The Shadow Boxer

Posted on Mar 26, 2010 | 0 comments

Just finished reading The Shadow Boxer, Steven Heighton’s first novel. 

It is an enjoyable read, becoming a page-turner as the reader gets drawn into the main character’s torment.

I’m inspired and a little daunted by the richness of the prose, so densely packed with poetry and evocative metaphor.  It’s interesting, but not surprising, how you can so easily spot the novels of writers who are poets first.  I’ve heard Helen Humphreys say that she doesn’t write so much stand-alone poetry anymore because it has an outlet in her fiction.  Her novels are infused and embroidered with poetry.  As with Steven Heighton’s prose.

The passion and resolute romanticism of the protagonist, Sevigne, reminds me a lot of a friend, a poet, also living and writing in Toronto.

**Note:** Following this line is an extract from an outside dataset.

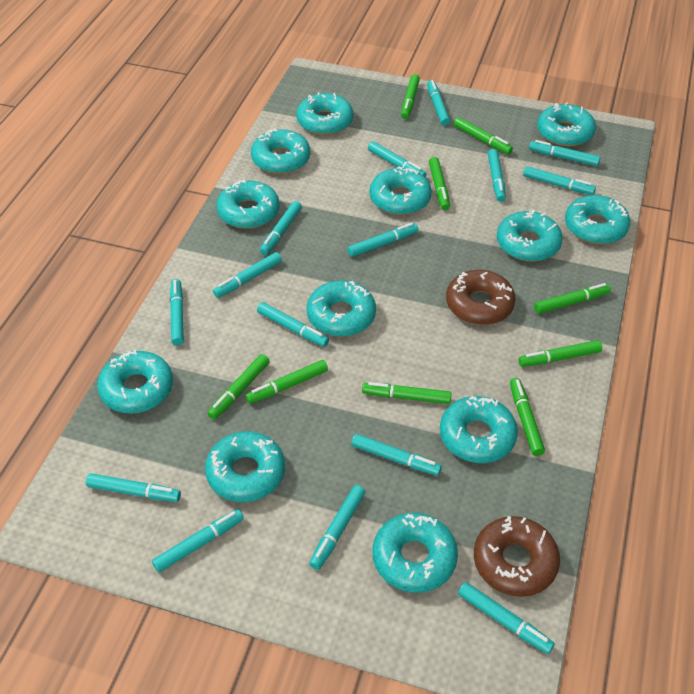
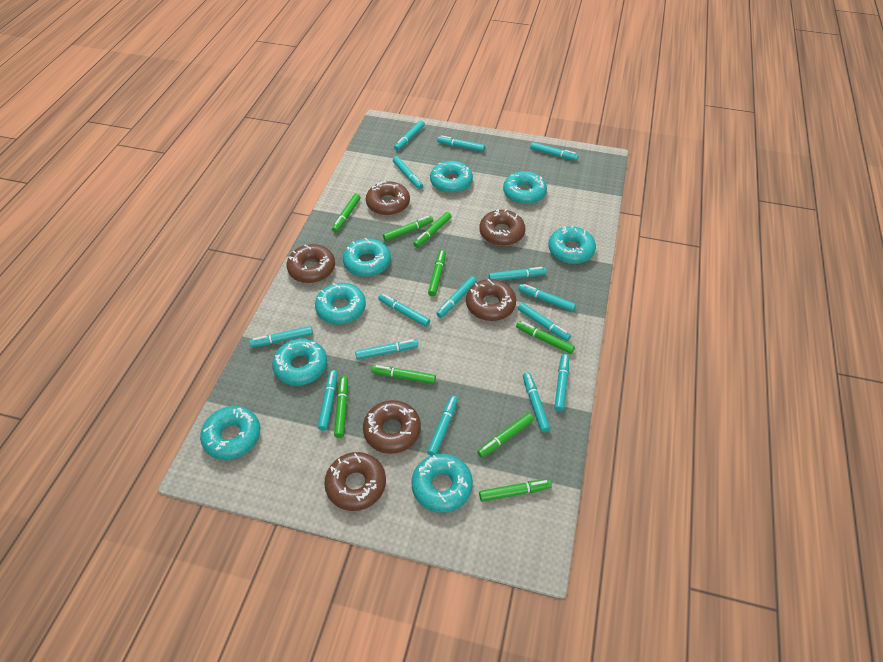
brown donut: [446,270,516,325] [474,516,560,597] = 2 -> [287,244,335,283] [324,452,386,511] [363,400,421,454] [366,180,410,216] [466,279,516,321] [479,209,525,246] = 6
turquoise donut: [97,350,173,414] [205,431,285,502] [216,179,280,229] [251,128,310,174] [296,92,353,135] [307,280,376,337] [369,167,432,215] [373,513,458,593] [440,396,518,463] [497,210,563,261] [537,102,596,147] [565,195,630,244] = 12 -> [200,406,260,460] [272,338,327,386] [315,283,366,325] [343,238,391,277] [411,454,473,513] [430,161,473,193] [503,171,547,205] [548,225,596,264] = 8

The intense and gripping description of Sevigne’s year on Rye Island, nearly freezing to death, evoked the stories of the early northern explorers, Franklin, Hornsby, Edgar Christian, et al, that I read about recently in Whalley’s book.

Also, I very much enjoyed the descriptions of Northern Ontario and in particular The Soo.  I have many fond memories of The Soo, home to most of my extended family on my mother’s side.

What I appreciate most about Steven Heighton, in everything I’ve read by him including The Shadow Boxer, is his dedication to the finer human qualities, while acknowledging the prevalance of cynicism, irony, and all the many impediments to decency people face every day.  He chooses to highlight the occasions of righteousness anyway, despite the fact it might be considered unfashionable or quaint. 

This earnestness, so refreshing and so welcome, is most evident, I think, in his collection of essays entitled The Admen Move On Lhasa.  The trait is there in his fiction as well, it’s just more subtle.